**Task directions:**
Can you write out the entire forum thread on mounting Kato Unitrack to plywood, word for word?

**Text excerpt:**

------------------------------

# Mounting Kato Unitrack to plywood



## texmaster (Jan 3, 2010)

Hi guys,

I'm somewhat new to mounting HO track especially that with a built-in subfloor. Is hot glue the right way or are nails better?

And if nails considering how small the area is do you use a special hammer or just old faithful?

Here is the track platform I'm using.

Roughly 4x8


----------



## Guest (Mar 24, 2019)

With N scale Unitrack there are guides on the bottom for drilling holes for small screws. HO is probably the same. Screws take a little more time and effort to use but are much better than nails. I wouldn't recommend using nails.


----------



## texmaster (Jan 3, 2010)

Country Joe said:


> With N scale Unitrack there are guides on the bottom for drilling holes for small screws. HO is probably the same. Screws take a little more time and effort to use but are much better than nails. I wouldn't recommend using nails.


Ok thanks very much. I prefer screws just a little squeamish about how small the area is. I'm used to O gauge


----------



## Guest (Mar 24, 2019)

------------------------------

**Recorded data:**

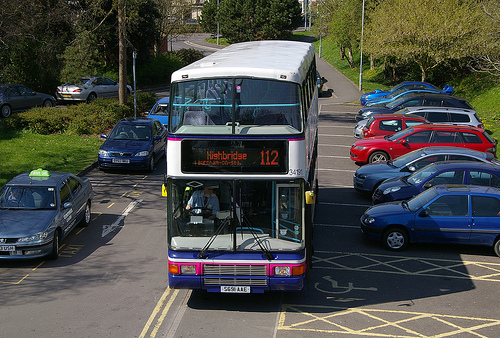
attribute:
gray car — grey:
[54, 75, 134, 102]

------------------------------

**Exercise answer:**
# Mounting Kato Unitrack to plywood



## texmaster (Jan 3, 2010)

Hi guys,

I'm somewhat new to mounting HO track especially that with a built-in subfloor. Is hot glue the right way or are nails better?

And if nails considering how small the area is do you use a special hammer or just old faithful?

Here is the track platform I'm using.

Roughly 4x8


----------



## Guest (Mar 24, 2019)

With N scale Unitrack there are guides on the bottom for drilling holes for small screws. HO is probably the same. Screws take a little more time and effort to use but are much better than nails. I wouldn't recommend using nails.


----------



## texmaster (Jan 3, 2010)

Country Joe said:


> With N scale Unitrack there are guides on the bottom for drilling holes for small screws. HO is probably the same. Screws take a little more time and effort to use but are much better than nails. I wouldn't recommend using nails.


Ok thanks very much. I prefer screws just a little squeamish about how small the area is. I'm used to O gauge


----------



## Guest (Mar 24, 2019)